SELECTED EXCERPT:
Think of it as Metal Gear Solid 5’s setup, multiple outpost bases all around a map with incoming AI reinforcements coming in from other bases to support nearby ones where the player is spotted trying to infiltrate/ demolish. Sort of like one whole giant hive with separate houses. Each distribute themselves equally and only send out a few footmen per infiltration detected around them, sorry if it sounds very confusing im not very good at explaining things .
I have a couple ideas for how agents can be used here, maybe one main agent that manages all of the outposts at the same time? Or a couple agents in a MARL environment that control their own bases and communicate with values when they need help. But whenever I think of any of these approaches my mind goes blank because the inputs that would be required and the reward functions needed dont come to my mind at all.
If this sort of concept isn’t possible, I totally understand that and also have another idea, I also wanted to train an agent to work alongside other soldiers to form a sort of artificial squad/brotherhood among agents of 3-5 quantities. They would stick together and deal with threats using their own set of policies. Essentially groups of footsoldiers that can communicate and deal with player threats in an unexpected and smart manner using what they learn and evolve with through training.
Okay let’s try this then.
Settings for the agent that controls the strategies for all outpost
-
Use a single AdvantageActorCritic, PPO or PPO-Clip. (Do not use any other models)

Text data extracted from the pages:
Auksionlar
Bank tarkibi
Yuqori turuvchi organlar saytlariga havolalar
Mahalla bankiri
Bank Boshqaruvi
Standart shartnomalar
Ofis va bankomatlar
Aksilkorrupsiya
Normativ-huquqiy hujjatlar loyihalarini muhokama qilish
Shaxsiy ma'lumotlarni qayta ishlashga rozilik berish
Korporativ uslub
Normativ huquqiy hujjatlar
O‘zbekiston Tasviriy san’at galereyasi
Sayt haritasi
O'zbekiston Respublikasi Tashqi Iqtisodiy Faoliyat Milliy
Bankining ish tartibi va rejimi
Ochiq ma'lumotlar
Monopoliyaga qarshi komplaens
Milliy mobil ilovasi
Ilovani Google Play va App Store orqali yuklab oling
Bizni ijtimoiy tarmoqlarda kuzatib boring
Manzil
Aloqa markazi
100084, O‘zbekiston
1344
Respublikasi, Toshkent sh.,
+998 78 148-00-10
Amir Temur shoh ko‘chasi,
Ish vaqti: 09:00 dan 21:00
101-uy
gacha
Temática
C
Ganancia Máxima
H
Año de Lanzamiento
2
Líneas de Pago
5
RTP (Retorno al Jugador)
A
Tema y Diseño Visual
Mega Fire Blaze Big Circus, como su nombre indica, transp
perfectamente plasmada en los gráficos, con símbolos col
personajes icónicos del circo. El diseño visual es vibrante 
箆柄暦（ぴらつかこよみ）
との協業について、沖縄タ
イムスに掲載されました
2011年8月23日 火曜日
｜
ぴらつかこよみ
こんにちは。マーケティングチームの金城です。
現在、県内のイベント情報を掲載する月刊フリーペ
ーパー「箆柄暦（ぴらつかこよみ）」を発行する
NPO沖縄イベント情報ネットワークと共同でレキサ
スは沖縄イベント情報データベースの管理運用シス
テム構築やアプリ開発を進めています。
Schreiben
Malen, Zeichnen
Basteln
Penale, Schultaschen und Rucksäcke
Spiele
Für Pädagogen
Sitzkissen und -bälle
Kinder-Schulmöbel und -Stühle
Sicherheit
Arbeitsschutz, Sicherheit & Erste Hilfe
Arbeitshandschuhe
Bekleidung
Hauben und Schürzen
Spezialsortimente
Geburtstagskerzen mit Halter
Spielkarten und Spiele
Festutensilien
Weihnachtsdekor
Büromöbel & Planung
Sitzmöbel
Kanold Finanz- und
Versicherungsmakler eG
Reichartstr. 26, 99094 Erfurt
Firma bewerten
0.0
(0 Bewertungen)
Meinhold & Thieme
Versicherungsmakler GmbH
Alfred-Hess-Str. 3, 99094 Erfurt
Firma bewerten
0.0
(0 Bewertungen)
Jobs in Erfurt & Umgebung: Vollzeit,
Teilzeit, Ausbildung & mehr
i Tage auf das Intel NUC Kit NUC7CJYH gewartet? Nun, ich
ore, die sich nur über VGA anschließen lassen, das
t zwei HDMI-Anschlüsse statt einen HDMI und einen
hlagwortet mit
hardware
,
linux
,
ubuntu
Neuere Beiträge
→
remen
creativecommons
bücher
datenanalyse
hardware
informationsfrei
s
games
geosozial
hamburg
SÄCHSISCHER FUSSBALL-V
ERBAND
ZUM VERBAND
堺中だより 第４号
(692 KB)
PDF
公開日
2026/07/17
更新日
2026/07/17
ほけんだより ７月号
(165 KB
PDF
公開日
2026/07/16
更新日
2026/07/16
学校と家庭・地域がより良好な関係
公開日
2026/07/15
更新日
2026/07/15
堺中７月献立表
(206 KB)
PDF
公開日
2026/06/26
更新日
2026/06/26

WORK INSTRUCTIONS: Pull out the passage of the forum thread about outpost AI from "Think of it" to "mind at all.", word for word.

EXERCISE SOLUTION:
Think of it as Metal Gear Solid 5’s setup, multiple outpost bases all around a map with incoming AI reinforcements coming in from other bases to support nearby ones where the player is spotted trying to infiltrate/ demolish. Sort of like one whole giant hive with separate houses. Each distribute themselves equally and only send out a few footmen per infiltration detected around them, sorry if it sounds very confusing im not very good at explaining things .
I have a couple ideas for how agents can be used here, maybe one main agent that manages all of the outposts at the same time? Or a couple agents in a MARL environment that control their own bases and communicate with values when they need help. But whenever I think of any of these approaches my mind goes blank because the inputs that would be required and the reward functions needed dont come to my mind at all.